----- Information shown -----

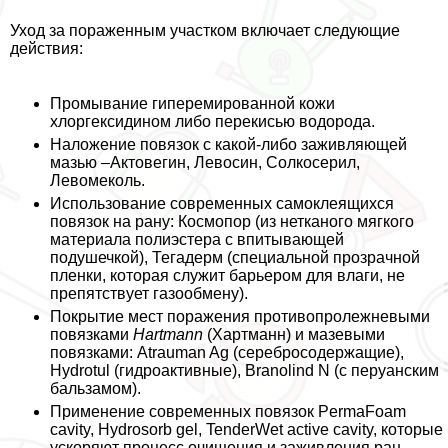
Уход за пораженным участком включает следующие
действия:
Промывание гиперемированной кожи
хлоргексидином либо перекисью водорода.
Наложение повязок с какой-либо заживляющей
мазью –Актовегин, Левосин, Солкосерил,
Левомеколь.
Использование современных самоклеящихся
повязок на рану: Космопор (из нетканого мягкого
материала полиэстера с впитывающей
подушечкой), Тегадерм (специальной прозрачной
пленки, которая служит барьером для влаги, не
препятствует газообмену).
Покрытие мест поражения противопролежневыми
повязками
Hartmann
(Хартманн) и мазевыми
повязками: Atrauman Ag (серебросодержащие),
Hydrotul (гидроактивные), Branolind N (с перуанским
бальзамом).
Применение современных повязок PermaFoam
cavity, Hydrosorb gel, TenderWet active cavity, которые
ускоряют процесс очищения и заживления ран.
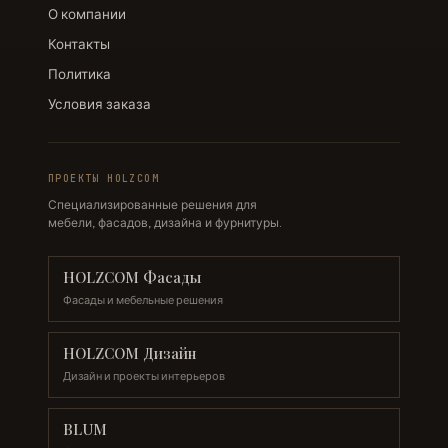
О компании
Контакты
Политика
Условия заказа
ПРОЕКТЫ HOLZCOM
Специализированные решения для
мебели, фасадов, дизайна и фурнитуры.
HOLZCOM Фасады
Фасады и мебельные решения
HOLZCOM Дизайн
Дизайн и проекты интерьеров
BLUM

-----

Pictures are to be omitted. The lines from the line holding "ускоряют процесс очищения и заживления ран." through the closing line of the data above are to be set down exactly, and nothing more.

ускоряют процесс очищения и заживления ран.
О компании
Контакты
Политика
Условия заказа
ПРОЕКТЫ HOLZCOM
Специализированные решения для
мебели, фасадов, дизайна и фурнитуры.
HOLZCOM Фасады
Фасады и мебельные решения
HOLZCOM Дизайн
Дизайн и проекты интерьеров
BLUM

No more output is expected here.